I – Em regra só existe omissão de pronúncia nos termos da al. d) do n.º 1 do art.º 615.º do CPC, quando o Tribunal deixa de apreciar questões submetidas pelas partes à sua apreciação.
O Tribunal tem de apreciar e decidir as questões processuais trazidas aos autos pelas partes – pedidos formulados e excepções deduzidas – e todos os factos em que assentam, mas não está obrigado a pronunciar-se sobre todos os argumentos esgrimidos pelas partes nos autos, nem tão pouco está obrigado a atentar em todo o acervo fáctico trazido pelas partes, designadamente quando o mesmo é desprovido de interesse.
II – Não estamos perante o apontado vício da sentença, na situação em que foram apreciadas todas as questões relevantes submetidas à apreciação do juiz, nomeadamente as referentes à resolução do contrato.
III – Sempre que a transmissão para o adquirente da posição do empregador no respetivo contrato de trabalho possa causar prejuízo sério ao trabalhador, quer por manifesta falta de solvabilidade ou situação financeira difícil do adquirente, ou se a política de organização do trabalho deste não lhe merecer confiança, ou noutras situações em que se formule um juízo de prognose de prejuízo sério, o trabalhador poderá exercer o direito de oposição de forma a manter-se vinculado ao transmitente ou por termo ao vínculo contratual (justa causa de resolução objectiva do contrato da iniciativa do trabalhador).
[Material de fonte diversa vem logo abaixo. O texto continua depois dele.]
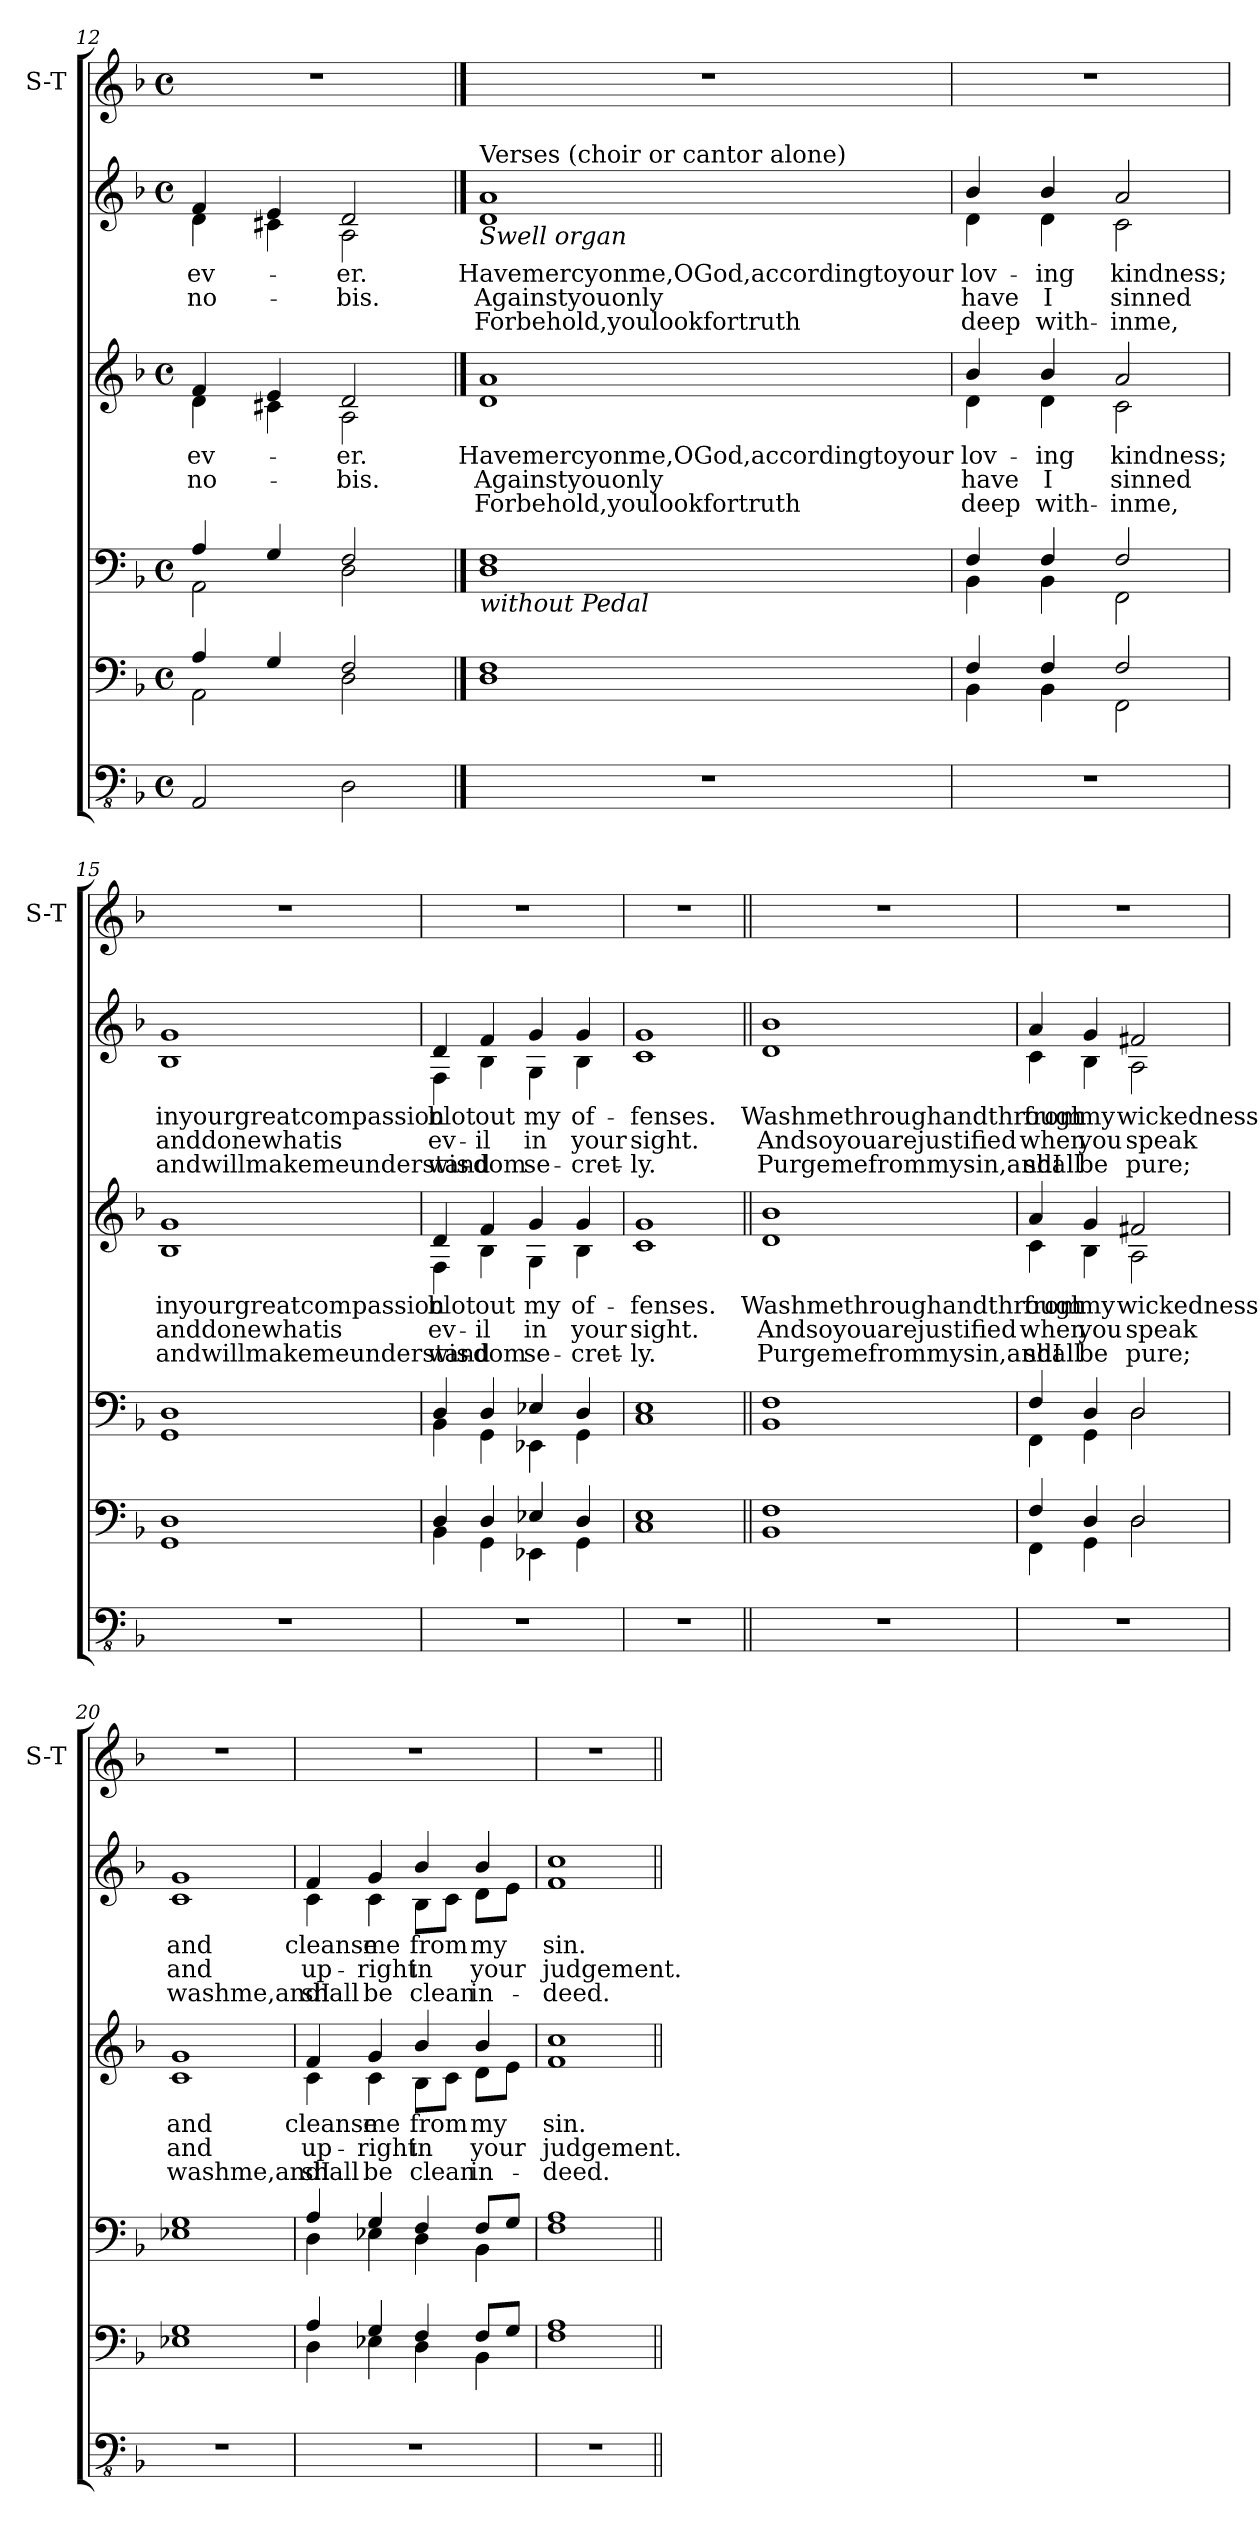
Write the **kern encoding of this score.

**kern	**kern	**kern	**kern	**text	**text	**text	**kern	**text	**text	**text	**kern
*part6	*part5	*part4	*part3	*part3	*part3	*part3	*part2	*part2	*part2	*part2	*part1
*staff6	*staff5	*staff4	*staff3	*staff3	*staff3	*staff3	*staff2	*staff2	*staff2	*staff2	*staff1
*	*	*	*	*	*	*	*	*	*	*	*I"S-T
*	*	*	*	*	*	*	*	*	*	*	*I'S-T
*clefFv4	*clefF4	*clefF4	*clefG2	*	*	*	*clefG2	*	*	*	*clefG2
*k[b-]	*k[b-]	*k[b-]	*k[b-]	*	*	*	*k[b-]	*	*	*	*k[b-]
*d:	*d:	*d:	*d:	*	*	*	*d:	*	*	*	*d:
*M4/4	*M4/4	*M4/4	*M4/4	*	*	*	*M4/4	*	*	*	*M4/4
*met(c)	*met(c)	*met(c)	*met(c)	*	*	*	*met(c)	*	*	*	*met(c)
=12	=12	=12	=12	=12	=12	=12	=12	=12	=12	=12	=12
*	*^	*^	*^	*	*	*	*^	*	*	*	*
2AAA/	4A/	2AA\	4A/	2AA\	4f/	4d\	ev-	no-	.	4f/	4d\	ev-	no-	.	1r
.	4G/	.	4G/	.	4e/	4c#\	.	.	.	4e/	4c#X\	.	.	.	.
2DD\	2F/	2D\	2F/	2D\	2d/	2A\	-er.	-bis.	.	2d/	2A\	-er.	-bis.	.	.
==13	==13	==13	==13	==13	==13	==13	==13	==13	==13	==13	==13	==13	==13	==13	==13
!	!	!	!	!	!	!	!	!	!	!LO:TX:b:i:t=Swell organ	!	!	!	!	!
!	!	!	!	!	!	!	!	!	!	!LO:TX:a:t=Verses (choir or cantor alone)	!	!	!	!	!
!	!	!	!LO:TX:b:i:t=without Pedal	!	!	!	!	!	!	!	!	!	!	!	!
1r	1F	1D	1F	1D	1a	1d	Havemercyonme,OGod,accordingtoyour	Againstyouonly	Forbehold,youlookfortruth	1a	1d	Havemercyonme,OGod,accordingtoyour	Againstyouonly	Forbehold,youlookfortruth	1r
=14	=14	=14	=14	=14	=14	=14	=14	=14	=14	=14	=14	=14	=14	=14	=14
1r	4F/	4BB-\	4F/	4BB-\	4b-/	4d\	lov-	have	deep	4b-/	4d\	lov-	have	deep	1r
.	4F/	4BB-\	4F/	4BB-\	4b-/	4d\	-ing	I	with-	4b-/	4d\	-ing	I	with-	.
.	2F/	2FF\	2F/	2FF\	2a/	2c\	kindness;	sinned	-inme,	2a/	2c\	kindness;	sinned	-inme,	.
=15	=15	=15	=15	=15	=15	=15	=15	=15	=15	=15	=15	=15	=15	=15	=15
1r	1D	1GG	1D	1GG	1g	1B-	inyourgreatcompassion	anddonewhatis	andwillmakemeunderstand	1g	1B-	inyourgreatcompassion	anddonewhatis	andwillmakemeunderstand	1r
=16	=16	=16	=16	=16	=16	=16	=16	=16	=16	=16	=16	=16	=16	=16	=16
1r	4D/	4BB-\	4D/	4BB-\	4d/	4F\	blot	ev-	wis-	4d/	4F\	blot	ev-	wis-	1r
.	4D/	4GG\	4D/	4GG\	4f/	4B-\	out	-il	-dom	4f/	4B-\	out	-il	-dom	.
.	4E-/	4EE-\	4E-X/	4EE-X\	4g/	4G\	my	in	se-	4g/	4G\	my	in	se-	.
.	4D/	4GG\	4D/	4GG\	4g/	4B-\	of-	your	-cret-	4g/	4B-\	of-	your	-cret-	.
=17	=17	=17	=17	=17	=17	=17	=17	=17	=17	=17	=17	=17	=17	=17	=17
1r	1E	1C	1E	1C	1g	1c	-fenses.	sight.	-ly.	1g	1c	-fenses.	sight.	-ly.	1r
!!LO:LB:g=z
=18||	=18||	=18||	=18||	=18||	=18||	=18||	=18||	=18||	=18||	=18||	=18||	=18||	=18||	=18||	=18||
1r	1F	1BB-	1F	1BB-	1b-	1d	Washmethroughandthrough	Andsoyouarejustified	Purgemefrommysin,andI	1b-	1d	Washmethroughandthrough	Andsoyouarejustified	Purgemefrommysin,andI	1r
=19	=19	=19	=19	=19	=19	=19	=19	=19	=19	=19	=19	=19	=19	=19	=19
1r	4F/	4FF\	4F/	4FF\	4a/	4c\	from	when	shall	4a/	4c\	from	when	shall	1r
.	4D/	4GG\	4D/	4GG\	4g/	4B-\	my	you	be	4g/	4B-\	my	you	be	.
.	2D/	2D\	2D/	2D\	2f#/	2A\	wickedness	speak	pure;	2f#X/	2A\	wickedness	speak	pure;	.
=20	=20	=20	=20	=20	=20	=20	=20	=20	=20	=20	=20	=20	=20	=20	=20
1r	1G	1E-	1G	1E-X	1g	1c	and	and	washme,andI	1g	1c	and	and	washme,andI	1r
=21	=21	=21	=21	=21	=21	=21	=21	=21	=21	=21	=21	=21	=21	=21	=21
1r	4A/	4D\	4A/	4D\	4f/	4c\	cleanse	up-	shall	4f/	4c\	cleanse	up-	shall	1r
.	4G/	4E-\	4G/	4E-X\	4g/	4c\	me	-right	be	4g/	4c\	me	-right	be	.
.	4F/	4D\	4F/	4D\	4b-/	8B-\L	from	in	clean	4b-/	8B-\L	from	in	clean	.
.	.	.	.	.	.	8c\J	.	.	.	.	8c\J	.	.	.	.
.	8F/L	4BB-\	8F/L	4BB-\	4b-/	8d\L	my	your	in-	4b-/	8d\L	my	your	in-	.
.	8G/J	.	8G/J	.	.	8e\J	.	.	.	.	8e\J	.	.	.	.
=22	=22	=22	=22	=22	=22	=22	=22	=22	=22	=22	=22	=22	=22	=22	=22
1r	1A	1F	1A	1F	1cc	1f	sin.	judgement.	-deed.	1cc	1f	sin.	judgement.	-deed.	1r
*	*v	*v	*	*	*v	*v	*	*	*	*v	*v	*	*	*	*
*	*	*v	*v	*	*	*	*	*	*	*	*	*
=||	=||	=||	=||	=||	=||	=||	=||	=||	=||	=||	=||
*-	*-	*-	*-	*-	*-	*-	*-	*-	*-	*-	*-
IV- Incumbe ao autor especificar, por escrito, de forma objectiva e detalhada os factos e circunstâncias subsumíveis no conceito de prejuízo sério ou seja que a transmissão da empresa ou estabelecimento, tem a virtualidade de poder vir a causar-lhe um prejuízo que não é insignificante, nem de pequena monta, designadamente por virtude da falta de solvabilidade da adquirente, ou se o nível de organização do trabalho deste, não lhe merecer confiança, de forma tornar inexigível a manutenção da relação laboral.
V – Não se encontrando a causa justificativa da resolução do contrato suficientemente alegada, não pode considerar-se de lícita a desvinculação que se invoca que ocorreu com justa causa.